Maintaining and Updating Existing Listings
Adding a court is the first half of the job. Keeping the listing accurate as the facility changes is the other half. This is where most directories struggle and where a committed player or facility owner can add enormous value.
When Listings Need Updates
- Hours change, especially seasonally or after construction.
- Courts are added, resurfaced, or removed.
- Nets are installed or removed.
- Fees are introduced or eliminated.
- Lighting is added.
- The facility changes ownership or management.
- Amenities like restrooms or water fountains are added.
How to Update
Most directories have a “Suggest an edit” or “Report an issue” option on every listing. Use it when you notice outdated information. Include specifics and, if possible, photos showing the current state of the facility.
For facilities you own or manage, claim the listing on every platform where claiming is possible. A claimed listing gives you direct control, which means you can update hours, photos, and details in minutes rather than filing edit suggestions that take weeks to process.
The Annual Audit
Once a year, typically at the start of spring when new players start looking for courts, spend an hour auditing your home courts across every major directory. Check that the hours are current, the photos represent the current state of the facility, the number of courts is accurate, and the contact information still works. This single hour can prevent hundreds of player frustrations over the following year.
Common Mistakes That Kill Submissions
After watching hundreds of submissions flow through various platforms, I’ve seen the same mistakes repeated over and over. Avoid these and your submissions will sail through review.
Mistake 1: Vague Location Data
Writing “corner of Main Street and 2nd Avenue” instead of providing the actual address and GPS coordinates is the single fastest way to get rejected. Directories need structured data, not verbal descriptions.
Mistake 2: Inflating Court Counts
Listing a facility as having “6 courts” when it actually has 4 dedicated courts and 2 blended is misleading. Players arrive expecting something different than what’s there. Be precise: “4 dedicated outdoor courts plus 2 blended tennis/pickleball courts.”
Mistake 3: Missing Photos
A submission without photos is dramatically less likely to be approved, and even if it is approved, it’s dramatically less likely to be clicked. Photos are not optional.
Mistake 4: Copying Text From Other Listings
Some submitters copy and paste descriptions from the facility’s website or from other directory listings. This can trigger duplicate detection and platforms often reject submissions that match existing copy. Write your own short description.
Mistake 5: Ignoring the Review Queue
Submitting and forgetting is a missed opportunity. Check back on your submissions periodically. If something stalls, follow up. Platforms respond to polite persistence.
Mistake 6: Listing Closed or Removed Courts
Courts get closed or removed surprisingly often. Before submitting, confirm the facility is currently operational. A phone call or a recent Google review can confirm. Submitting a closed court is worse than not submitting at all.
Mistake 7: Forgetting to Spell-Check
Typos in the facility name, street name, or city name cause submissions to fail auto-verification and sometimes get rejected outright. Proofread everything before submitting.
The Future of Court Directories
The directory landscape is changing fast, and understanding where it’s headed helps you make smarter decisions today about where to invest your submission effort.
Prediction 1: Consolidation Is Coming
The current fragmentation is unsustainable. Expect major acquisitions and partnerships over the next few years as the larger platforms absorb smaller ones. The platforms that survive will be the ones with the cleanest data and the most active user communities.

(Stored dataset items)
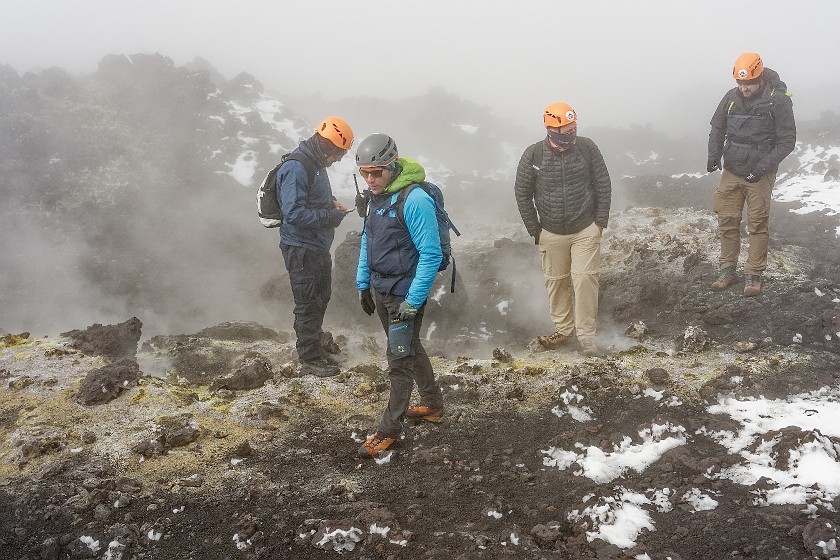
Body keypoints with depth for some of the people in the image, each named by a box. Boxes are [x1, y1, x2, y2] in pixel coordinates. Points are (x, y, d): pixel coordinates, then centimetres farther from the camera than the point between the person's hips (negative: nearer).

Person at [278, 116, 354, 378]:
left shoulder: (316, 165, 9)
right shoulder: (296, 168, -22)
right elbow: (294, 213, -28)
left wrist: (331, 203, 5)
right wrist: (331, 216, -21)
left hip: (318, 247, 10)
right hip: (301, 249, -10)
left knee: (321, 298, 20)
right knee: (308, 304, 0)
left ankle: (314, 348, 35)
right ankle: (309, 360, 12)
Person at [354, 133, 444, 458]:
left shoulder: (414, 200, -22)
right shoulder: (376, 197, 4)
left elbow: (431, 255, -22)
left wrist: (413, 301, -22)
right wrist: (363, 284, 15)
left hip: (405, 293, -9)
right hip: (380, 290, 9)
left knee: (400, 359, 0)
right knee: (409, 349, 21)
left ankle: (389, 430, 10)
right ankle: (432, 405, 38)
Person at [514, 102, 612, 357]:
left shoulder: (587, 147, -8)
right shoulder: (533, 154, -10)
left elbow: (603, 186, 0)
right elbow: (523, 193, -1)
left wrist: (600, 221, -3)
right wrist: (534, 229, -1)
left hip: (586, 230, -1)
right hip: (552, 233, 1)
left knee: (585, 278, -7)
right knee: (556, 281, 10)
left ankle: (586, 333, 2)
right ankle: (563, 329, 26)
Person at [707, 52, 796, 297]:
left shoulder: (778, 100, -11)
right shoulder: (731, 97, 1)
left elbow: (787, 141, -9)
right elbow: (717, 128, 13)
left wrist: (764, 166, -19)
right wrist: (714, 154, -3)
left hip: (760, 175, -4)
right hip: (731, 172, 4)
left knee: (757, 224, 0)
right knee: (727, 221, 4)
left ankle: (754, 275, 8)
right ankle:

:: Your goal ::
Rewrite the court directory guide starting with "- Nets are installed" and going on through "weeks to process.", changing every "facility" to "venue".

:: Completed exercise ::
- Nets are installed or removed.
- Fees are introduced or eliminated.
- Lighting is added.
- The venue changes ownership or management.
- Amenities like restrooms or water fountains are added.
How to Update
Most directories have a “Suggest an edit” or “Report an issue” option on every listing. Use it when you notice outdated information. Include specifics and, if possible, photos showing the current state of the venue.
For facilities you own or manage, claim the listing on every platform where claiming is possible. A claimed listing gives you direct control, which means you can update hours, photos, and details in minutes rather than filing edit suggestions that take weeks to process.